[Work to do] Return every line below word for word, with nothing changed.

[Stored data entries]
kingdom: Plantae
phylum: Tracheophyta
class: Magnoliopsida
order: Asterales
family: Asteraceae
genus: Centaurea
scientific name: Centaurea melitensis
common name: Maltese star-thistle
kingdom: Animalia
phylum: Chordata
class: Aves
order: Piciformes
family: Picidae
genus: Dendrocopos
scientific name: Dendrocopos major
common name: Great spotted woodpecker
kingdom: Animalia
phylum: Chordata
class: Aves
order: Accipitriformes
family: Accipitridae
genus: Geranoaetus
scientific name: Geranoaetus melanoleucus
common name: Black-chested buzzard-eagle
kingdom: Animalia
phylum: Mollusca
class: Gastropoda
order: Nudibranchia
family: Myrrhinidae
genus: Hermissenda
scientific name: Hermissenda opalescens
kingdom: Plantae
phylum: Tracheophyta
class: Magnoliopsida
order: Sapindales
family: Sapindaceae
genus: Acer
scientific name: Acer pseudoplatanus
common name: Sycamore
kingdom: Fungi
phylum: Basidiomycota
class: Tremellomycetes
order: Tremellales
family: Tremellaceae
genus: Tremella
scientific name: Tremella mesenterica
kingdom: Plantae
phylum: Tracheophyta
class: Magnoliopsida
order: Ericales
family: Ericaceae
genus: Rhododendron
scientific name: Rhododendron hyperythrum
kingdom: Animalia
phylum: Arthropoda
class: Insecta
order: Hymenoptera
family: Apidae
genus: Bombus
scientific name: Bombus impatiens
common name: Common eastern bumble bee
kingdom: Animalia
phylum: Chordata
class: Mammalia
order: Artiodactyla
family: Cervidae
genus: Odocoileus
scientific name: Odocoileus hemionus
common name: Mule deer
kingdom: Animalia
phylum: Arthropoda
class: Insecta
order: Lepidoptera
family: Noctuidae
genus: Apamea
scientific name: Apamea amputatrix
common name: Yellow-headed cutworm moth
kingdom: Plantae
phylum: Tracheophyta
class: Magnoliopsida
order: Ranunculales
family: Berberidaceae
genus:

[Solution to this task]
kingdom: Plantae
phylum: Tracheophyta
class: Magnoliopsida
order: Asterales
family: Asteraceae
genus: Centaurea
scientific name: Centaurea melitensis
common name: Maltese star-thistle
kingdom: Animalia
phylum: Chordata
class: Aves
order: Piciformes
family: Picidae
genus: Dendrocopos
scientific name: Dendrocopos major
common name: Great spotted woodpecker
kingdom: Animalia
phylum: Chordata
class: Aves
order: Accipitriformes
family: Accipitridae
genus: Geranoaetus
scientific name: Geranoaetus melanoleucus
common name: Black-chested buzzard-eagle
kingdom: Animalia
phylum: Mollusca
class: Gastropoda
order: Nudibranchia
family: Myrrhinidae
genus: Hermissenda
scientific name: Hermissenda opalescens
kingdom: Plantae
phylum: Tracheophyta
class: Magnoliopsida
order: Sapindales
family: Sapindaceae
genus: Acer
scientific name: Acer pseudoplatanus
common name: Sycamore
kingdom: Fungi
phylum: Basidiomycota
class: Tremellomycetes
order: Tremellales
family: Tremellaceae
genus: Tremella
scientific name: Tremella mesenterica
kingdom: Plantae
phylum: Tracheophyta
class: Magnoliopsida
order: Ericales
family: Ericaceae
genus: Rhododendron
scientific name: Rhododendron hyperythrum
kingdom: Animalia
phylum: Arthropoda
class: Insecta
order: Hymenoptera
family: Apidae
genus: Bombus
scientific name: Bombus impatiens
common name: Common eastern bumble bee
kingdom: Animalia
phylum: Chordata
class: Mammalia
order: Artiodactyla
family: Cervidae
genus: Odocoileus
scientific name: Odocoileus hemionus
common name: Mule deer
kingdom: Animalia
phylum: Arthropoda
class: Insecta
order: Lepidoptera
family: Noctuidae
genus: Apamea
scientific name: Apamea amputatrix
common name: Yellow-headed cutworm moth
kingdom: Plantae
phylum: Tracheophyta
class: Magnoliopsida
order: Ranunculales
family: Berberidaceae
genus:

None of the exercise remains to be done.